Before discussing his business and political ventures, Kushner opened his remarks by condemning the indictment of former President Donald Trump, which had been made public the night before. The New York Times, meanwhile, published a story on Thursday, revealing investments by the UAE and Qatar in both Affinity and Liberty Strategic Capital, a fund founded by former U.S. Treasury Secretary Steven Mnuchin, who also spoke at the conference.

In his appearance on Thursday, Mnuchin spoke mostly about the U.S. economy and the collapse of Silicon Valley Bank, which was rescued and sold off by the Federal Deposit Insurance Corp.

“I think this was a complete failure of management, and it was also a failure of the regulators,” Mnuchin said. “This should have been seen way in advance, and it should never have occurred.”

The conference also heard from Tidjane Thiam, former CEO of Credit Suisse, who left the Zurich-based lender three years before its collapse last month. Thiam, now executive chairman of Freedom Acquisition Corp., said he sees the global economy as fundamentally strong and remains confident in the strength of the banking industry.

“It’s really a liquidity crisis that generally leads to the failure of an institution, not capital,” Thiam said in a panel discussion. “So, overall, I’m quite comfortable.”

Amid the backlash against cryptocurrencies following the arrest of FTX founder Sam Bankman-Fried, industry leader Michael Novogratz said traders have become “energized” and he sees prices of Bitcoin and its peers rebounding.

“We’re seeing overseas lots of activities and domestic, a government that’s really trying to smash the industry,” Novogratz, CEO of Galaxy Investment Partners, said on a panel. “Crypto started as the little person’s revolution — they didn’t trust governments,” he said. “You’re picking a fight with a crypto community that loves this technology and believes it almost with religious fervor.”  
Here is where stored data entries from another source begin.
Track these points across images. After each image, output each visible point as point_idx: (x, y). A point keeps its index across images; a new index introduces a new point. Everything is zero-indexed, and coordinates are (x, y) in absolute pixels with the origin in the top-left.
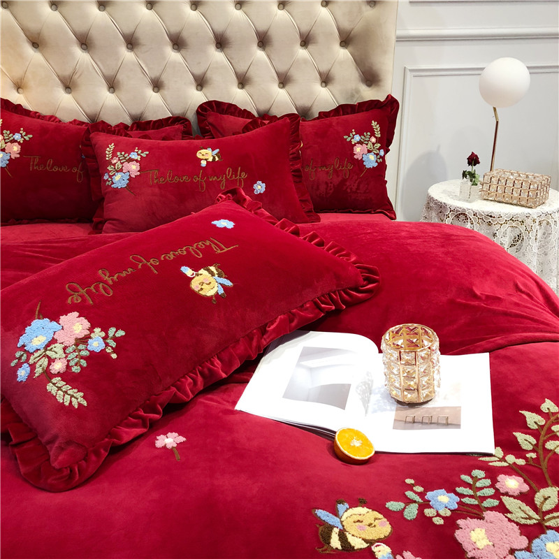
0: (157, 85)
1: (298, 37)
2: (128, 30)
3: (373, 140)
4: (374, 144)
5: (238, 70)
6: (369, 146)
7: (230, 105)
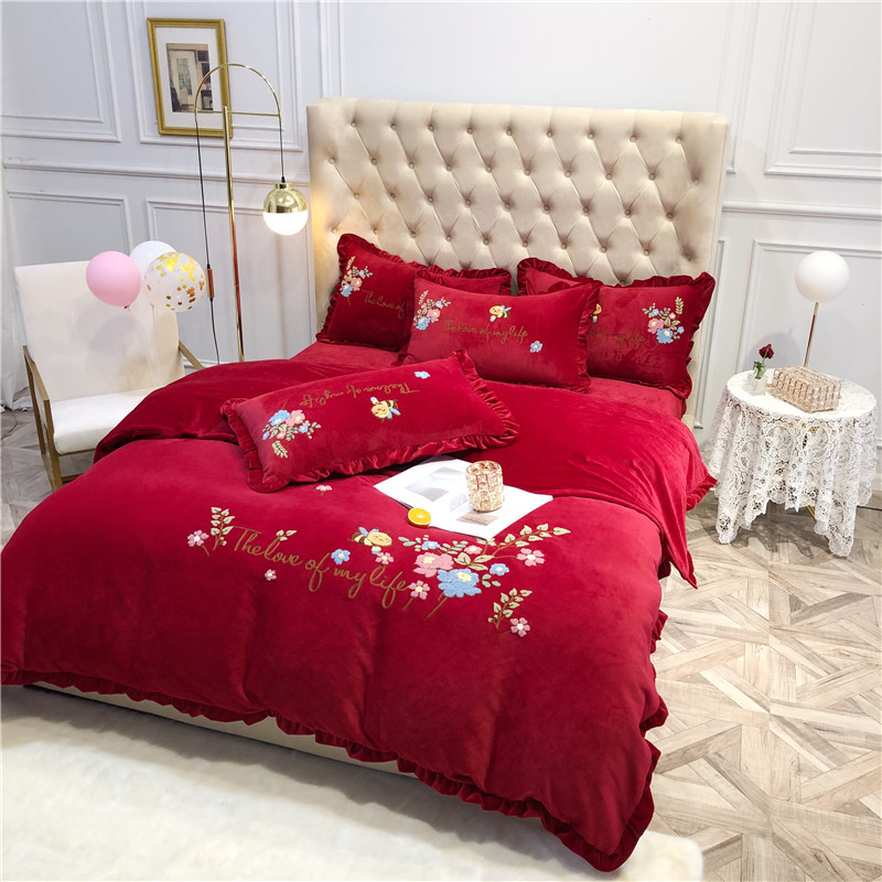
0: (487, 239)
1: (621, 207)
2: (465, 190)
3: (673, 316)
4: (672, 320)
5: (561, 233)
6: (666, 323)
7: (549, 264)
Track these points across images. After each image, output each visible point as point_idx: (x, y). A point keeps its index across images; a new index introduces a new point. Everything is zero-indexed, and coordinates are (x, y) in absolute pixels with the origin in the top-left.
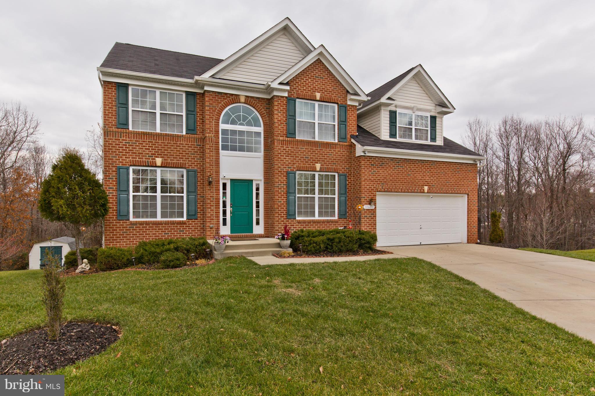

Also speaking at the conference was Greg Norman, CEO and commissioner of the LIV Golf tournament, which is backed by the Saudi investment fund and has been sued by the established PGA tour for poaching its stars. Norman dismissed questions about the new golf tournament’s viability and said he was confident LIV would survive its battle with the PGA.

“A monopolist doesn’t like to be taken off its pedestal,” he said. “We’re not going to go anywhere.”

In his conversation with Neumann, Horowitz said he and Andreessen were excited about the enthusiastic reception and quick decision-making they found from Al-Rumayyan and Saudi Princess Reema bint Bandar Al Saud, the Saudi ambassador to Washington, when they visited Riyadh last year.

“Within a week we had a half dozen really interesting meetings set up,” Horowitz said, adding that the two partners will be bringing executives from their venture capital portfolio companies to Saudi Arabia this month. “That’s what a startup feels like,” he said.